#### Required action:
Render the material below as a numbered list, one line per item, omitting blank lines. Leave the pictures out of your answer.

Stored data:
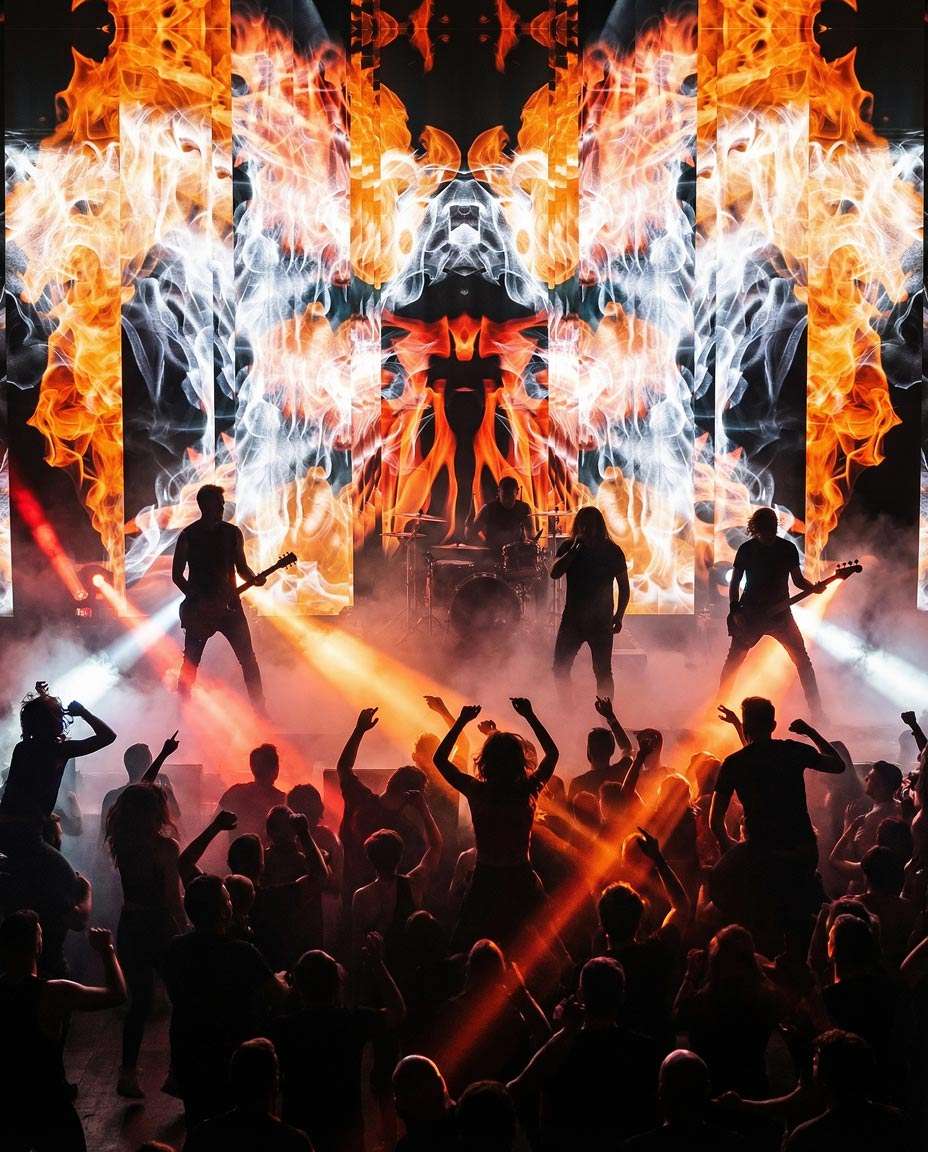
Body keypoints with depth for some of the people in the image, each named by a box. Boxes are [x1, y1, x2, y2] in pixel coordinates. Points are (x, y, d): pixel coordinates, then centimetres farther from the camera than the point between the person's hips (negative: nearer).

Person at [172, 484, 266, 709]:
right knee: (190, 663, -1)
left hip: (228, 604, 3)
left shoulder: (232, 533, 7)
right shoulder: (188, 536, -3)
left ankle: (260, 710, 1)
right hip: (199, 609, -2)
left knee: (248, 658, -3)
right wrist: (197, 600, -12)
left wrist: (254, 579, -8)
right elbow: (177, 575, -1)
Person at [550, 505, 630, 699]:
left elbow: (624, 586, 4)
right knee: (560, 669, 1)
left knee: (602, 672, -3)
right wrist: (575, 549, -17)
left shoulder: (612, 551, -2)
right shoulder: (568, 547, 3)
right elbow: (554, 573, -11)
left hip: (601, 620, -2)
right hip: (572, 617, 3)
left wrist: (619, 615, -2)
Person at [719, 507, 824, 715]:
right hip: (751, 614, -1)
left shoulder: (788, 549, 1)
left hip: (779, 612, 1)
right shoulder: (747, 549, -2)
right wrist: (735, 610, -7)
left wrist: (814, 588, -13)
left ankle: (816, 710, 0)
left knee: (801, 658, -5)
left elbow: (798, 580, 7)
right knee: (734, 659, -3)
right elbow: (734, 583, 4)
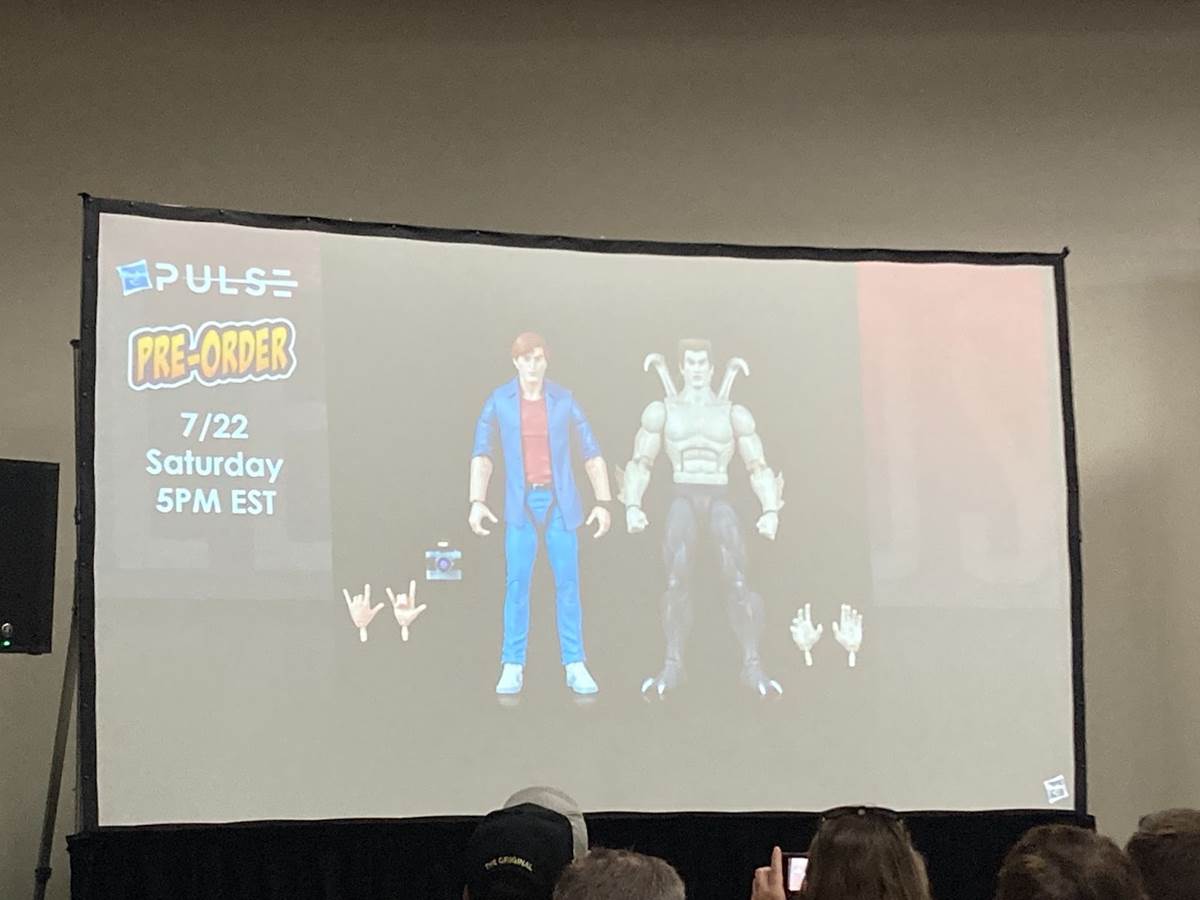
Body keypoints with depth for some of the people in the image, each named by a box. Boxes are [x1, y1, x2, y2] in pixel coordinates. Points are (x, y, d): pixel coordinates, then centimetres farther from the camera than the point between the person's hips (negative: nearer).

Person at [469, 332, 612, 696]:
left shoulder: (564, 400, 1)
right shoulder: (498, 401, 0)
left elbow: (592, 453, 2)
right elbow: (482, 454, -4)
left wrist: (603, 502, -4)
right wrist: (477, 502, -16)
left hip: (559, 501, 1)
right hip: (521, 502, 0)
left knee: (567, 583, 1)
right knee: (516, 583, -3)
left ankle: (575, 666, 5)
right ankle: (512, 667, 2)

#### Exercise solution:
1. Body keypoints with depth for some of the people in the image, each named by a box. Boxes are [x1, y1, x2, y2] in pixel coordinates. Points are (x, y, d): pixel coordinates, then centimetres farther from the camera than the point between the person's hips (negative: nearer).
2. Person at [172, 484, 266, 709]:
3. right knee: (190, 663, -1)
4. left hip: (228, 604, 3)
5. left shoulder: (232, 533, 7)
6. right shoulder: (188, 536, -3)
7. left ankle: (260, 710, 1)
8. right hip: (199, 609, -2)
9. left knee: (248, 658, -3)
10. right wrist: (197, 600, -12)
11. left wrist: (254, 579, -8)
12. right elbow: (177, 575, -1)
13. Person at [550, 505, 630, 699]:
14. left elbow: (624, 586, 4)
15. right knee: (560, 669, 1)
16. left knee: (602, 672, -3)
17. right wrist: (575, 549, -17)
18. left shoulder: (612, 551, -2)
19. right shoulder: (568, 547, 3)
20. right elbow: (554, 573, -11)
21. left hip: (601, 620, -2)
22. right hip: (572, 617, 3)
23. left wrist: (619, 615, -2)
24. Person at [719, 507, 824, 715]:
25. right hip: (751, 614, -1)
26. left shoulder: (788, 549, 1)
27. left hip: (779, 612, 1)
28. right shoulder: (747, 549, -2)
29. right wrist: (735, 610, -7)
30. left wrist: (814, 588, -13)
31. left ankle: (816, 710, 0)
32. left knee: (801, 658, -5)
33. left elbow: (798, 580, 7)
34. right knee: (734, 659, -3)
35. right elbow: (734, 583, 4)
36. Body keypoints with depth for some of the people in the image, each named by a box. Boxes are [x1, y1, x2, y2] in pixel coordinates. Points are (x, y, d): pixel coordinates, then centimetres farther from the camera than the point between the person's hips (negative: nearer).
37. Person at [469, 332, 612, 696]:
38. left shoulder: (564, 400, 1)
39. right shoulder: (498, 401, 0)
40. left elbow: (592, 453, 2)
41. right elbow: (482, 454, -4)
42. left wrist: (603, 502, -4)
43. right wrist: (477, 502, -16)
44. left hip: (559, 501, 1)
45. right hip: (521, 502, 0)
46. left knee: (567, 583, 1)
47. right knee: (516, 583, -3)
48. left ankle: (575, 666, 5)
49. right ankle: (512, 667, 2)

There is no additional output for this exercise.